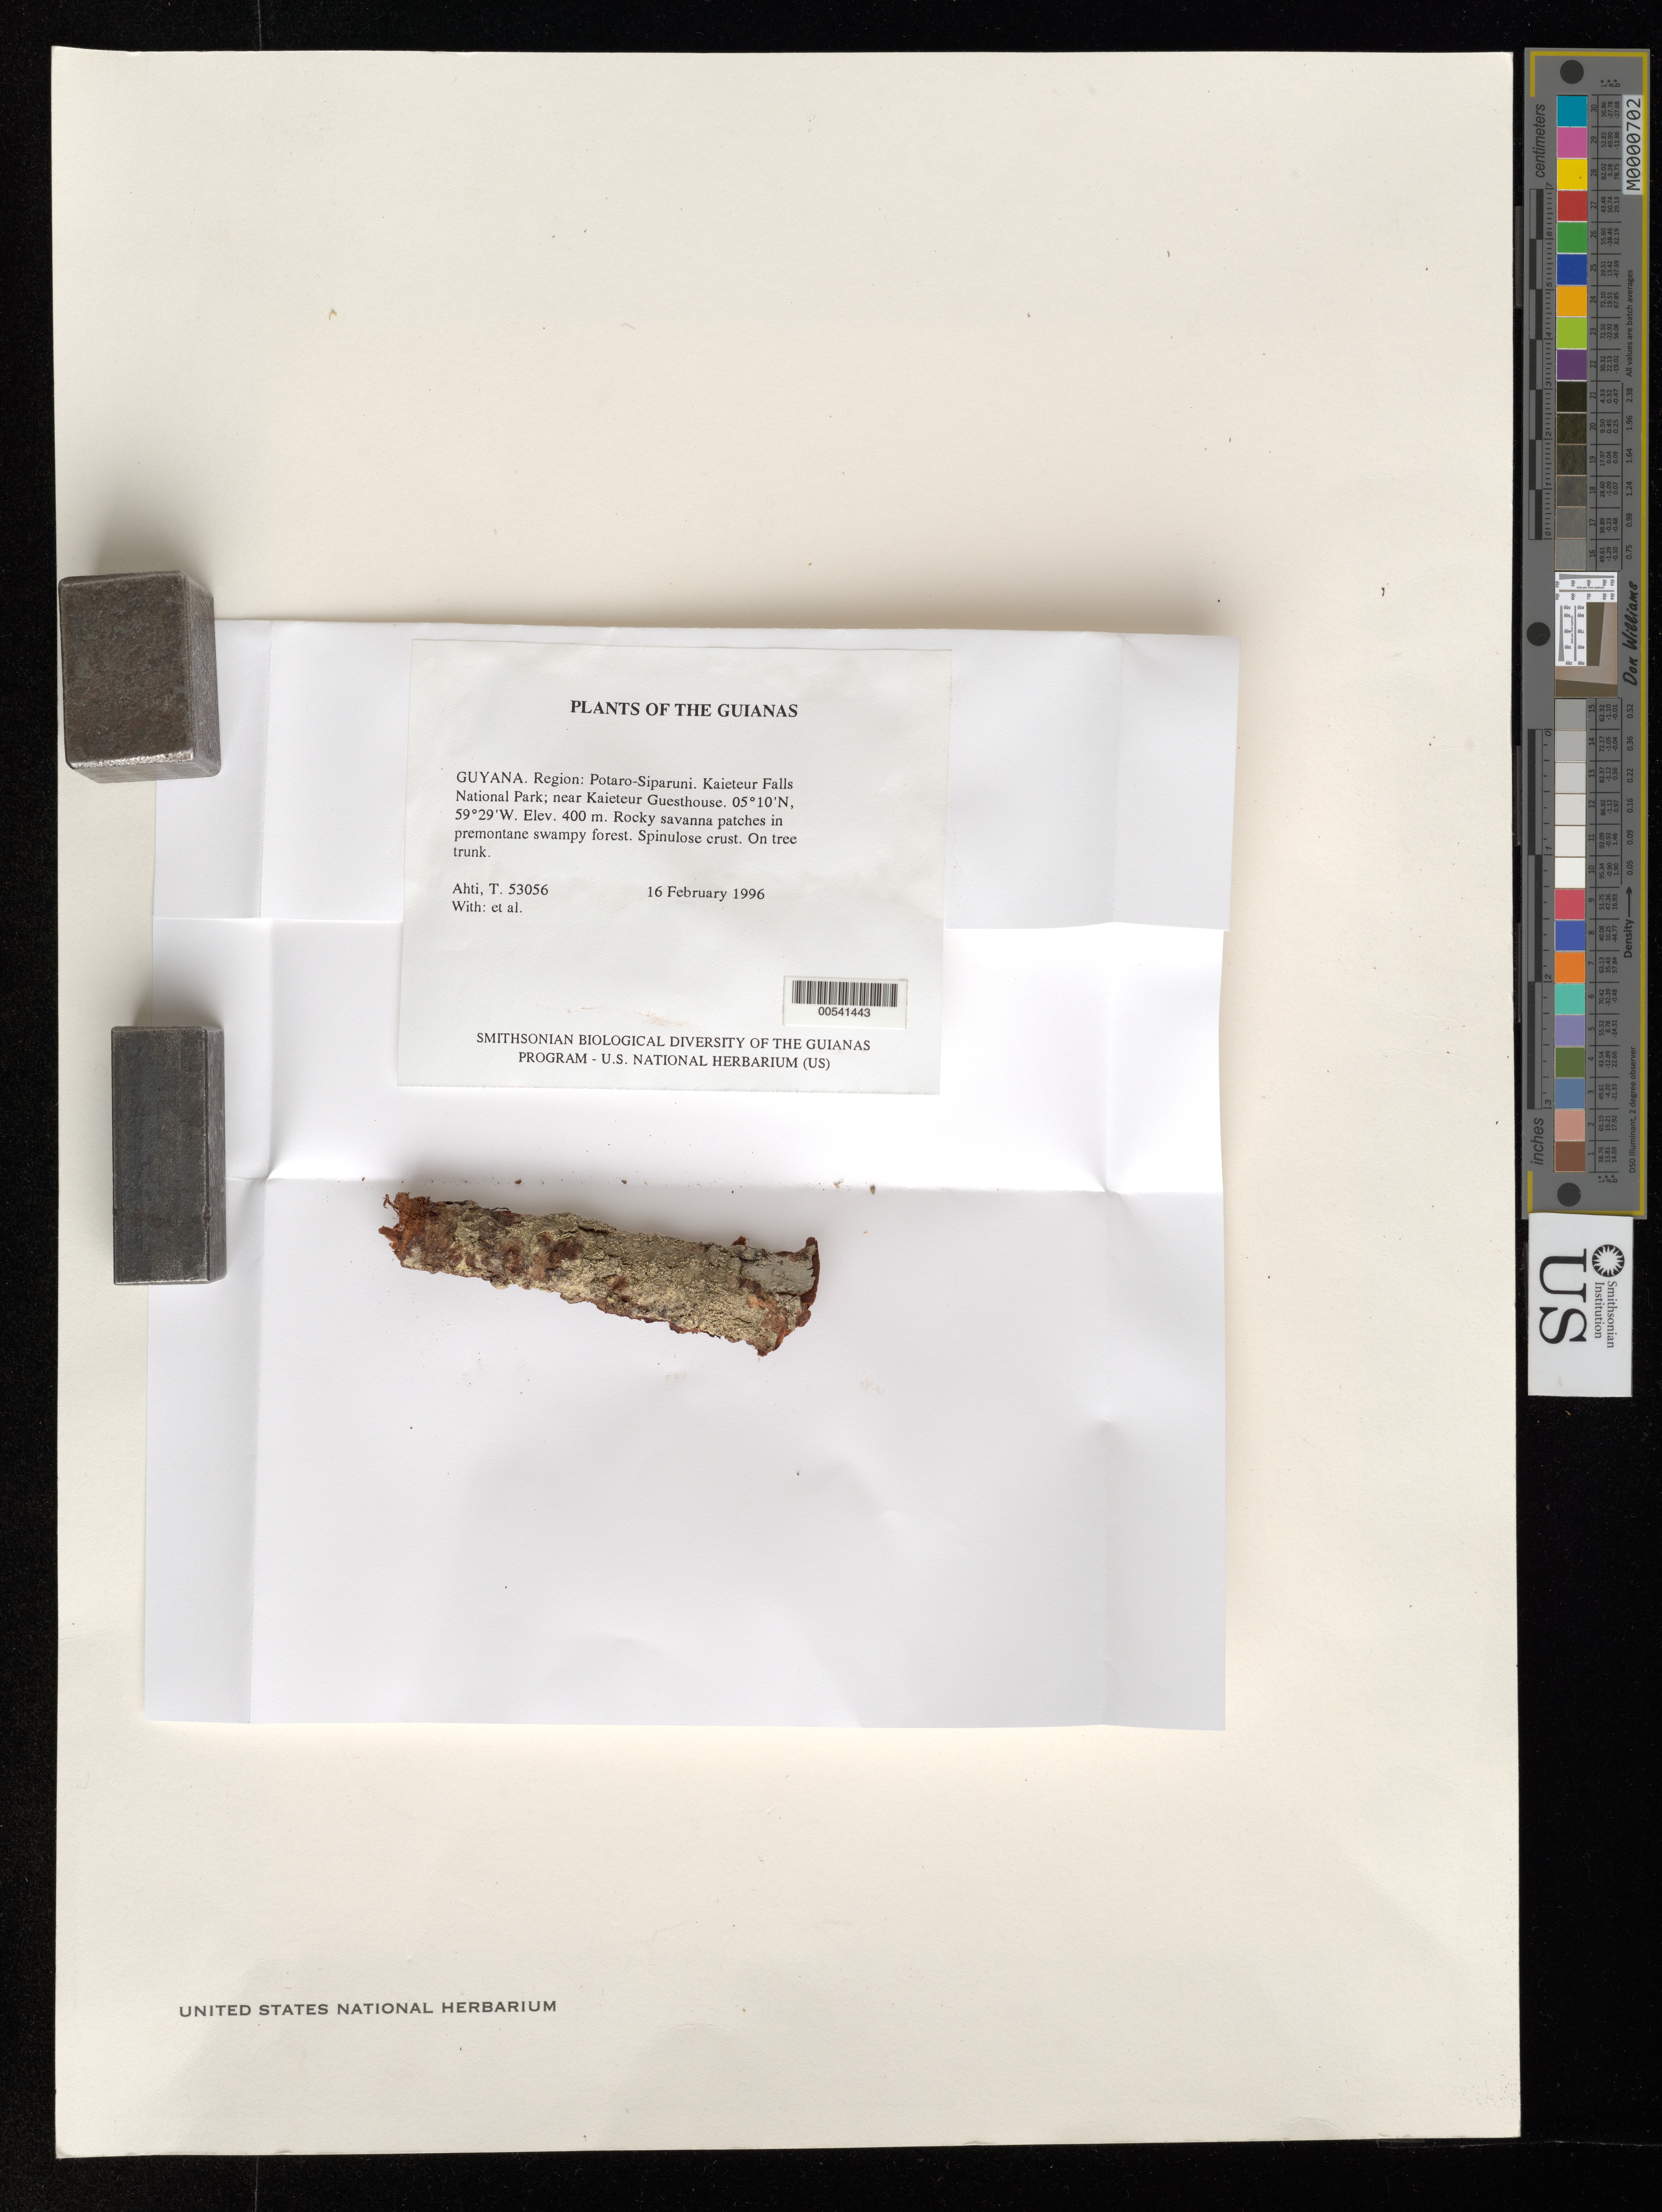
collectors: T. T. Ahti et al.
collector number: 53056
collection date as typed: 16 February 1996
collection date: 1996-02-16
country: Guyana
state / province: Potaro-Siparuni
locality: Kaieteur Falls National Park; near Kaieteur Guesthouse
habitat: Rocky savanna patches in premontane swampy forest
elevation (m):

****************

**Task prompt:**
Return every line above that contains the string "date".

**Exercise solution:**
collection date as typed: 16 February 1996
collection date: 1996-02-16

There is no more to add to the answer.